-- What is needed --
Filter the entries below down to the lines that hold "round".

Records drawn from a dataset

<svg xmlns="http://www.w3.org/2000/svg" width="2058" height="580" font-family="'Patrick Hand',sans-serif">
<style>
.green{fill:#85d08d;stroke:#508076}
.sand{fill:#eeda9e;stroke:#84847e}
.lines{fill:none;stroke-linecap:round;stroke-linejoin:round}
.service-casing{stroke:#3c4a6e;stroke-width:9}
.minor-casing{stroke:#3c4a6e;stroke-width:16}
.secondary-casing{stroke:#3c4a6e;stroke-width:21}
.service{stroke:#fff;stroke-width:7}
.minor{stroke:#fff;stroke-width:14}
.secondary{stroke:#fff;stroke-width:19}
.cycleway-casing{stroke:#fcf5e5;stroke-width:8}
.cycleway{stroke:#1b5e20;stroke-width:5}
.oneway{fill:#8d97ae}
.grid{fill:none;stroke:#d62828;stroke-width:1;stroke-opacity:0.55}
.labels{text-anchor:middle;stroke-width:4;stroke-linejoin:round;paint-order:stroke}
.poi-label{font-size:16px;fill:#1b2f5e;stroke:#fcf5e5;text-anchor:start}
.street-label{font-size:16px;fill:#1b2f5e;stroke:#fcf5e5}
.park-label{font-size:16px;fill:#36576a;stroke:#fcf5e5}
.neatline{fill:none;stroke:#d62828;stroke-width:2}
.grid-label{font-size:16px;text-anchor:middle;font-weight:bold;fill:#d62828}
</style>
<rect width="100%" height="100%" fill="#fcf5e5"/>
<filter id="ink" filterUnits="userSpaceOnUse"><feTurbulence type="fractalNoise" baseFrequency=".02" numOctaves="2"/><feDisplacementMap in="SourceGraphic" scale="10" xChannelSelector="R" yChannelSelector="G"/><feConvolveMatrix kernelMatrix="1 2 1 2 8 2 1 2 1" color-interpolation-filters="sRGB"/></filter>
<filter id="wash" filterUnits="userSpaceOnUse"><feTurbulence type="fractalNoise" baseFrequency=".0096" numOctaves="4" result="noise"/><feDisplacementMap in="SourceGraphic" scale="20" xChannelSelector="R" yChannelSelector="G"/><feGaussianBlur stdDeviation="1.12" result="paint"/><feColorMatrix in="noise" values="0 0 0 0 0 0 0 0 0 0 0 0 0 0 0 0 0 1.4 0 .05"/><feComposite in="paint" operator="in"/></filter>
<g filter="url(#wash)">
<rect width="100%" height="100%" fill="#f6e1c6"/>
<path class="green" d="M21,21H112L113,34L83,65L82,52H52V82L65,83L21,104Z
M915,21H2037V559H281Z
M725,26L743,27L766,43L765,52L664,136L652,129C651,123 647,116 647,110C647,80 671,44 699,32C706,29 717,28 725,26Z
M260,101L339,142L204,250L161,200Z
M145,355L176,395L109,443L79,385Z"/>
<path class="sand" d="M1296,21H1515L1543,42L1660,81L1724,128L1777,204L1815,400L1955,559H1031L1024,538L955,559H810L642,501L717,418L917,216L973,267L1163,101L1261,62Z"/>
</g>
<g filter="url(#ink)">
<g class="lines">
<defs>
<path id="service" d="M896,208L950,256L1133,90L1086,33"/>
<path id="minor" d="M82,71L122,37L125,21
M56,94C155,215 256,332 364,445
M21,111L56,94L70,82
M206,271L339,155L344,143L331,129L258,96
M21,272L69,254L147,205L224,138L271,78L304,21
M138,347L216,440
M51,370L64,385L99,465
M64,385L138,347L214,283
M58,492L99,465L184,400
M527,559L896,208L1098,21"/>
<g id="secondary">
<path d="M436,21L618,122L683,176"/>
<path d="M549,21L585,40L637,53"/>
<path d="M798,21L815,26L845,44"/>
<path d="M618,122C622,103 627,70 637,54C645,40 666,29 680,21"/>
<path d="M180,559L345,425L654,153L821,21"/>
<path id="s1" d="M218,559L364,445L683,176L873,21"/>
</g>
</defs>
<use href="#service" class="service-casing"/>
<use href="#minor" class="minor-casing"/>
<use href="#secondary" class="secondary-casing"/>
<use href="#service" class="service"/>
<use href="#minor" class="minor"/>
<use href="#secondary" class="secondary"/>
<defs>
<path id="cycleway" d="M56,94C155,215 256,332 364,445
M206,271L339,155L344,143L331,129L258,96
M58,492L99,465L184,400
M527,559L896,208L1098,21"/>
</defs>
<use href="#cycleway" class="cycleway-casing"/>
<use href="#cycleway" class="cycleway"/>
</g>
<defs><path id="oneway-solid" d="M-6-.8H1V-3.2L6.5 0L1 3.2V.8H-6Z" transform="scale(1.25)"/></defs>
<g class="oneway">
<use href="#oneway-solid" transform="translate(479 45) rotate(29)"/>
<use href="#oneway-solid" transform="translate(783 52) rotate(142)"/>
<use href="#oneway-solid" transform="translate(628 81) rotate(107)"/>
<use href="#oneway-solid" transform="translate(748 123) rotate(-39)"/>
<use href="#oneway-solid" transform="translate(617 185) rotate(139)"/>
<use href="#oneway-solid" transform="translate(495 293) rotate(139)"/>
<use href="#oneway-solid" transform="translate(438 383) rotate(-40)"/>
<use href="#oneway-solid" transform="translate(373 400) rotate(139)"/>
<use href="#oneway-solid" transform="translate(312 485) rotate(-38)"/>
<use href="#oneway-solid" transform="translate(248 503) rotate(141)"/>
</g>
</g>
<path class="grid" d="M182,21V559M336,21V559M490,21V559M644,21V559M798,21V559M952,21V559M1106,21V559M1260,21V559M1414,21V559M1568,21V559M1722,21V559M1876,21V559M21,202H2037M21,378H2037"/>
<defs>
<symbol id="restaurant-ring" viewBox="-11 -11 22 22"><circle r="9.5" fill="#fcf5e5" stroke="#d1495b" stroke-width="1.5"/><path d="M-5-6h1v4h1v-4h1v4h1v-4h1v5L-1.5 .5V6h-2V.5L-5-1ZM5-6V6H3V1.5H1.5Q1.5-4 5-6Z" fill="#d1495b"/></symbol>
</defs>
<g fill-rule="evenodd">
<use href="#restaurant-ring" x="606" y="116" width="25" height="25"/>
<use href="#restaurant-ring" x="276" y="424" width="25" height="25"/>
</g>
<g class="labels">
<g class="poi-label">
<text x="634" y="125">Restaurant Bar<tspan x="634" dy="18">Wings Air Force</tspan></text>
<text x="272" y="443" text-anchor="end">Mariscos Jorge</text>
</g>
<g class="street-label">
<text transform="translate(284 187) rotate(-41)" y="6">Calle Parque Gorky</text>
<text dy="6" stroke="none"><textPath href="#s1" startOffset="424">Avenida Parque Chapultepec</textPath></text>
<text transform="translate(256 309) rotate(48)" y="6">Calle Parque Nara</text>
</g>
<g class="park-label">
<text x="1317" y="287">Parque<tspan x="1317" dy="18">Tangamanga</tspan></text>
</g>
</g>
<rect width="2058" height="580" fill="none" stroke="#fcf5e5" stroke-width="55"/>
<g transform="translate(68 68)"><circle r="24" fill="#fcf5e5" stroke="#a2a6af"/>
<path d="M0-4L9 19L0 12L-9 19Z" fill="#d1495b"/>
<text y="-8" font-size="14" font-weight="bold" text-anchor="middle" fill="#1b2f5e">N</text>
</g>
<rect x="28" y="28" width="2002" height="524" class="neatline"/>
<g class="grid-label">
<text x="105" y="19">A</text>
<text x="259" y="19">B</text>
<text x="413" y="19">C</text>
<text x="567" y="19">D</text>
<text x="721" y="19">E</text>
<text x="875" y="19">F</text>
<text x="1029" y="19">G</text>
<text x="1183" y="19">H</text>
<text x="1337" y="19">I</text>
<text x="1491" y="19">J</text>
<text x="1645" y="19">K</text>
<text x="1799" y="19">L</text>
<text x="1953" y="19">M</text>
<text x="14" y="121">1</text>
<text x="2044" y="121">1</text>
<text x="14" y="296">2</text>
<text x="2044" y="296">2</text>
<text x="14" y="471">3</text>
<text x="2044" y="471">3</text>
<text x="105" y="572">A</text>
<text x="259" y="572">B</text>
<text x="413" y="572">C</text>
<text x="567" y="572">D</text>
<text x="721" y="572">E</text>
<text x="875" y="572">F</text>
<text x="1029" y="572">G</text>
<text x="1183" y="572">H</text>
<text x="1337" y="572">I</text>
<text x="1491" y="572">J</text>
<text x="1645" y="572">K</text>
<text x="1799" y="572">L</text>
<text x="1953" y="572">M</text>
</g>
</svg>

-- Response area --
.lines{fill:none;stroke-linecap:round;stroke-linejoin:round}
.labels{text-anchor:middle;stroke-width:4;stroke-linejoin:round;paint-order:stroke}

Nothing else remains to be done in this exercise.